Development of a Hydrogen Fuel Cell Stack for Application in the Primary Propulsion System for Airplane Operations

The project "H2Sky" is developing a hydrogen fuel cell stack that will eventually enable the primary propulsion system of passenger aircraft to use hydrogen. The Fraunhofer ISE is developing particularly high-performance membrane-electrode assemblies (MEAs) and transferring them from the laboratory scale to full size. The focus is on materials that work efficiently and durable at temperatures above 90 °C and low humidity. This project lays a foundational basis for climate-friendly aviation propulsion and a later series production.

Initial Situation

Aviation must significantly increase its contribution to reducing global greenhouse gas emissions.

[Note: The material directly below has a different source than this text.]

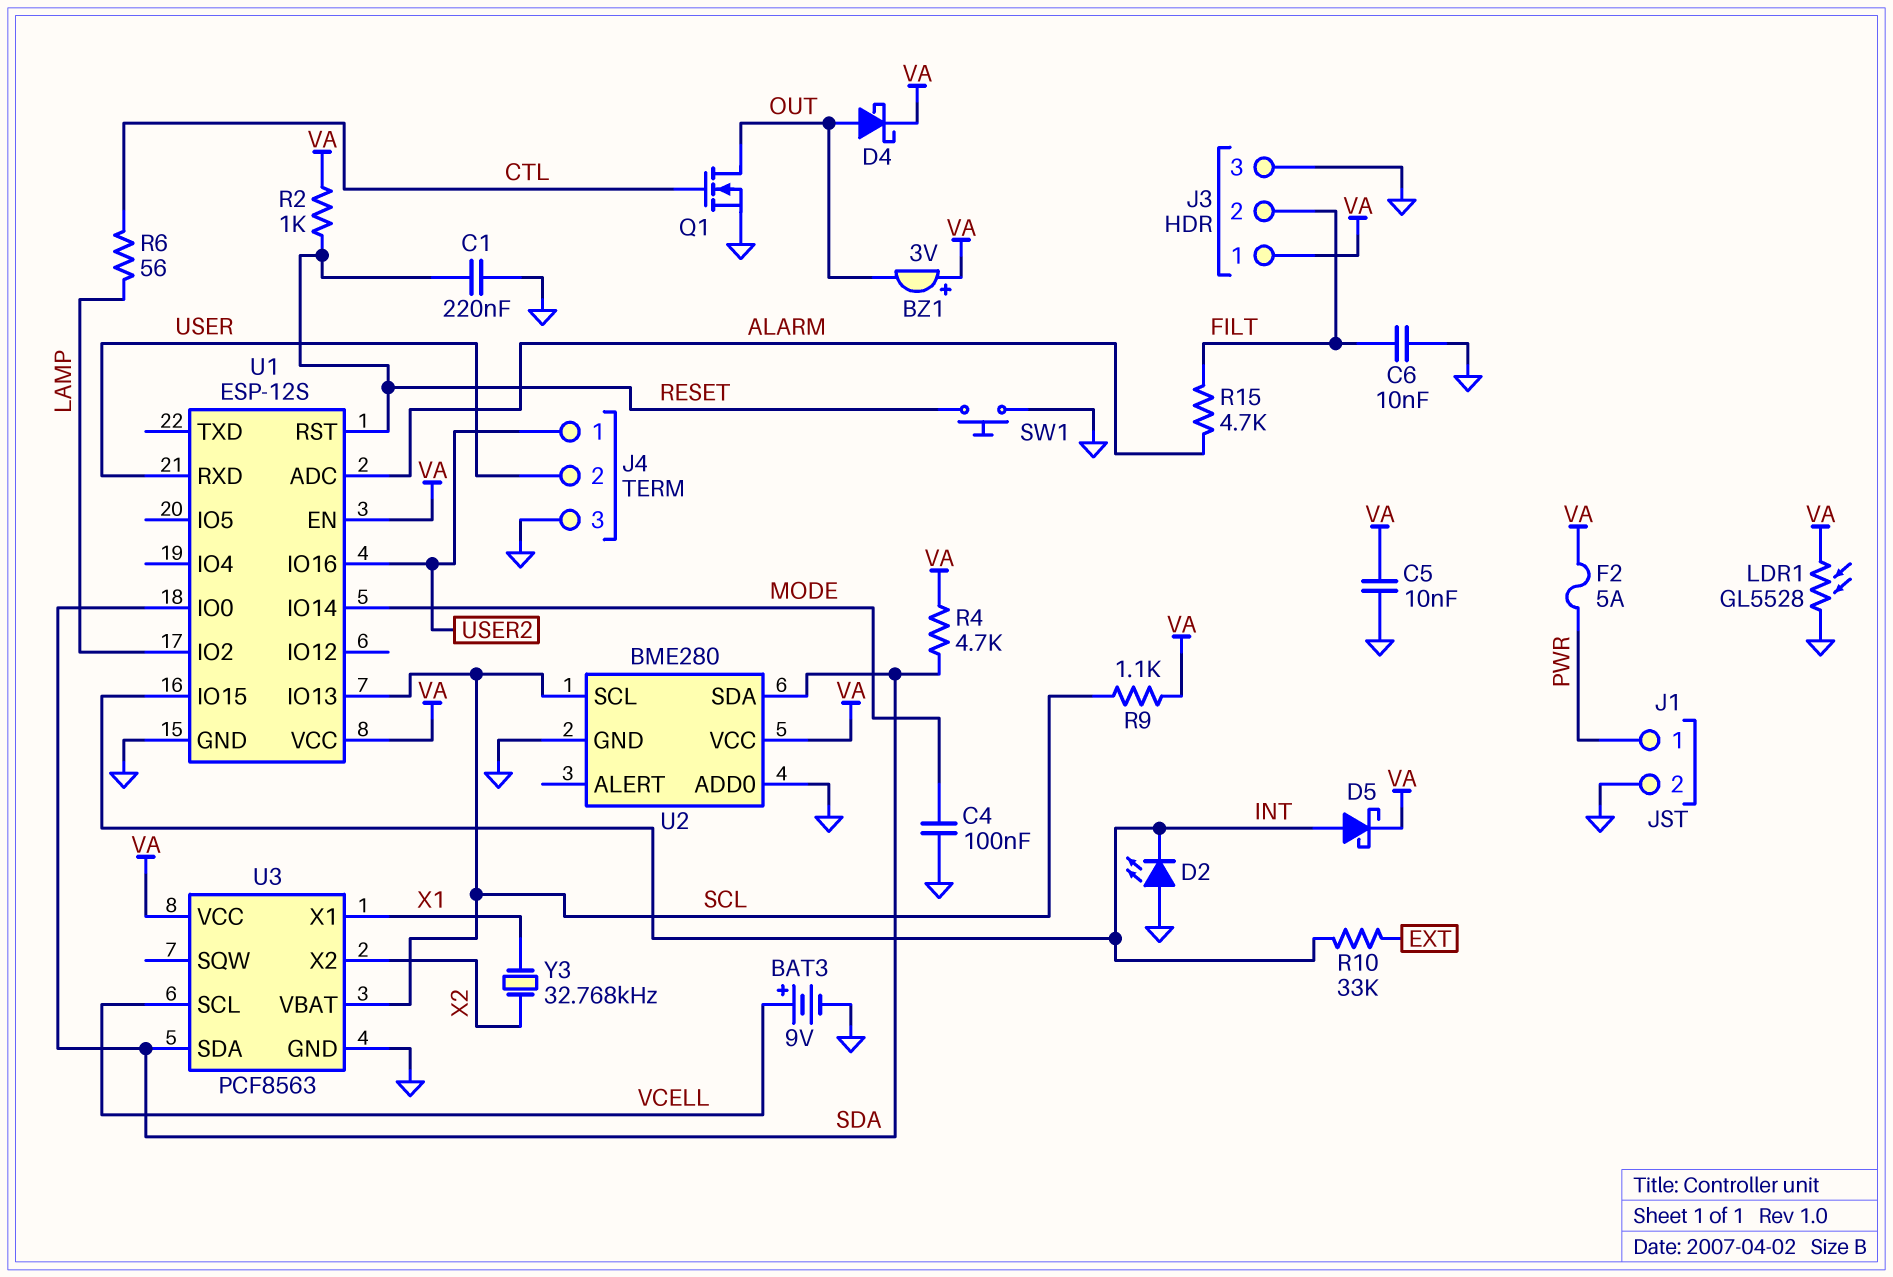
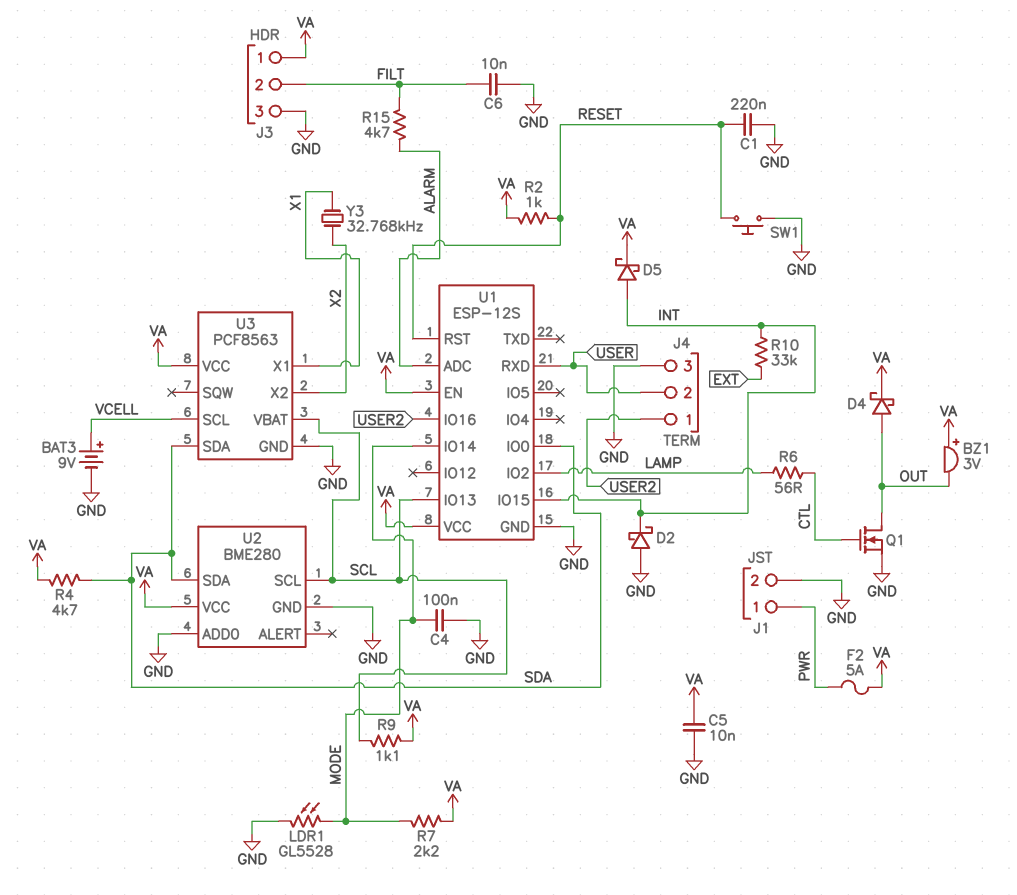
D2: LED (A GND, K INT) -> schottky (A GND, K INT)
LDR1: GL5528 (GND, VA) -> GL5528 (GND, MODE)
R7: none -> 2.2k (MODE, VA)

Battery-powered concepts are limited in range and weight, while current PEM fuel cells are mainly designed for automotive conditions: moderate temperature, humidity, and with lower lifespan requirements. Under typical airplane conditions at operating temperatures ≥ 95 °C, low humidity, and high mechanical loads, established membrane-electrode assemblies experience significant performance losses and do not meet the required gravimetric energy density nor the lifespan of over 25,000 hours.

Objective

H2Sky aims to develop a hydrogen fuel cell stack for the primary propulsion system of passenger aircraft with a power weight of around 4 kW/kg, high efficiency, and more than 25,000 hours of operation at cell temperatures above 95 °C. The Fraunhofer ISE is optimizing the performance-determining component, the membrane-electrode assembly: the catalyst and ionomer systems are optimized for high temperatures and low humidity, and the potential of through-plane directionally graded catalyst layers is investigated. In this context, performance and degradation protocols for the developed cells under realistic operating conditions are developed.

Approach

In the H2Sky project, the Fraunhofer ISE developed membrane-electrode assemblies specifically designed for operation under aviation conditions and scaled them from the laboratory to full-size. Catalyst and ionomer systems were systematically varied, solvents, drying, and decal transfer optimized, and through-plane gradients in the catalyst layer were investigated. These were validated with performance curves that reference stack inlet, middle, and outlet conditions. At the same time, scalable production concepts for these optimized MEAs in full size were developed. New individual cell and stack testbenches, measurement setups for parallel characterization of up to four cells were developed and put into operation, as well as extended in-situ characterization methods implemented.

Results

The Fraunhofer ISE has developed catalyst layers and MEAs that enable higher performances under aviation-typical conditions. Comprehensive studies on the optimal ionomer content for various catalyst systems, solvents, drying parameters, and decal transfer provided a detailed data basis for optimizing the catalyst layer under conditions from the stack inlet to the outlet. An optimized cathode catalyst layer with 0.35 mg _Ptcm^-2 achieves voltages at 95 °C and reduced humidity that are on the level of a commercial reference with a higher platinum loading and thus offers further potential for performance improvement. Additionally, a new high-temperature individual cell test bench up to 110 °C, a 20-kW stack test stand, and parallel setups for four cells were developed and put into operation.

The “H2Sky” project is funded by the Federal Ministry for Digital and Transport.